> [Check your understanding]:
1. According to the VizSeq documentation, which of its two analysis interfaces has Fairseq integration?
2. Continue the VizSeq documentation from its last line onward.

++++ Text under study ++++

VizSeq
VizSeq is a Python toolkit for visual analysis on text generation tasks like machine translation, summarization, image captioning, speech translation and video description. It takes multi-modal sources, text references as well as text predictions as inputs, and analyzes them visually in Jupyter Notebook or a built-in Web App (the former has Fairseq integration). VizSeq also provides a collection of multi-process scorers as a normal Python package.
Please also see the paper https://arxiv.org/pdf/1909.05424.pdf for more details.
Task Coverage
VizSeq accepts various source types, including text, image, audio, video or any combination of them. This covers a wide range of text generation tasks, examples of which are listed below:
Source |
Example Tasks |
|---|---|
Text |
Machine translation, text summarization, dialog generation, grammatical error correction, open-domain question answering |
Image |
Image captioning, image question answering, optical character recognition |
Audio |
Speech recognition, speech translation |
Video |
Video description |
Multimodal |
Multimodal machine translation |
Metric Coverage
Accelerated with multi-processing/multi-threading.
Type |
Metrics |
|---|---|
N-gram-based |
|
Embedding-based |
|
Add metric
VizSeq has an open API for adding user-defined metrics. You are welcomed to contribute new scorers to enlarge VizSeq’s metric coverage!
Implementing A New Scorer Class
To start with, first add new_metric.py to vizseq/scorers, in which a new scorer class is inherited from VizSeqScorer and a score method is defined. And then register the new scorer class with an id and a name using vizseq.scorers.register_scorer:
from typing import Optional, List
from vizseq.scorers import register_scorer, VizSeqScorer, VizSeqScore
@register_scorer('new_metric_id', 'New Metric Name')

++++ Input data ++++

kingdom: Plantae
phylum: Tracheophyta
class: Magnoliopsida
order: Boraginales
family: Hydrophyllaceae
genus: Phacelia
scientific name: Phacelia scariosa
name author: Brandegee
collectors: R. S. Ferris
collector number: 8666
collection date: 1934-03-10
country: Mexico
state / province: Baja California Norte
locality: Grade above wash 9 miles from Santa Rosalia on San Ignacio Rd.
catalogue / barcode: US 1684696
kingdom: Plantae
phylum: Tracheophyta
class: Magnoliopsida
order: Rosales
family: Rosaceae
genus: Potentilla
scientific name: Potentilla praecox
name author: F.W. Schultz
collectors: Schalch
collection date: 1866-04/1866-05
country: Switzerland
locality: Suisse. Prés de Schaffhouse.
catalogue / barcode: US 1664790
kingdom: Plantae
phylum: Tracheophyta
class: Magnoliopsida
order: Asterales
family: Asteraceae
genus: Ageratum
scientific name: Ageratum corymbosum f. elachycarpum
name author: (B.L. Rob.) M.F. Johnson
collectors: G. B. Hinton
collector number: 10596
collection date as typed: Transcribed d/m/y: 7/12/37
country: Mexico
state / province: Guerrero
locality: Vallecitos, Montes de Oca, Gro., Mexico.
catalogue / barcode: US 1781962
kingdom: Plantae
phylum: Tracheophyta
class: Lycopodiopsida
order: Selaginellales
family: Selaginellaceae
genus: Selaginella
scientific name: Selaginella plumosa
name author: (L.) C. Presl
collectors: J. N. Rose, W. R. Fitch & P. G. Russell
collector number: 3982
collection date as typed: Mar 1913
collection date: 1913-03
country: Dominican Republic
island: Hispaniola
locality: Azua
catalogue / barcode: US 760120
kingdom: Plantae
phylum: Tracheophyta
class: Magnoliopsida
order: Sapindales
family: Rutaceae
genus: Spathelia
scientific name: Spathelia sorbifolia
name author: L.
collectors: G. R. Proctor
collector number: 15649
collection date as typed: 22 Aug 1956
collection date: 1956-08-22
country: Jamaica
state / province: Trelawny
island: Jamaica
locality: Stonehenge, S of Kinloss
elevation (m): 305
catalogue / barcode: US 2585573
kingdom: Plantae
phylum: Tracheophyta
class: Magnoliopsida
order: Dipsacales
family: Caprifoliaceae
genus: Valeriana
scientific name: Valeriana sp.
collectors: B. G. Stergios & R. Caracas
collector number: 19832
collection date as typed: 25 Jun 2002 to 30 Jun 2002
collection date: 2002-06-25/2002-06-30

++++

> [Responses to the tasks]:
1. Jupyter Notebook.

2.
class NewMetricScorer(VizSeqScorer):
def score(
self, hypothesis: List[str], references: List[List[str]],
tags: Optional[List[List[str]]] = None
) -> VizSeqScore:
# calculate the number of workers by number of examples
self._update_n_workers(len(hypothesis))
corpus_score, group_scores, sent_scores = None, None, None
if self.corpus_level:
# implement corpus-level score
corpus_score = 99.9
if self.sent_level:
# implement sentence-level score
sent_scores=[99.9, 99.9]
if tags is not None:
tag_set = self._unique(tags)
# implement group-level (by sentence tags) score
group_scores={t: 99.9 for t in tag_set}
return VizSeqScore.make(
corpus_score=corpus_score, sent_scores=sent_scores,
group_scores=group_scores
)
Testing the New Scorer Class
All the scorer classes need to be covered by tests. To achieve that, Add a unit test test_new_metric.py to tests/scorers and run:
python -m unittest tests.scorers.test_new_metric
License
VizSeq is licensed under MIT.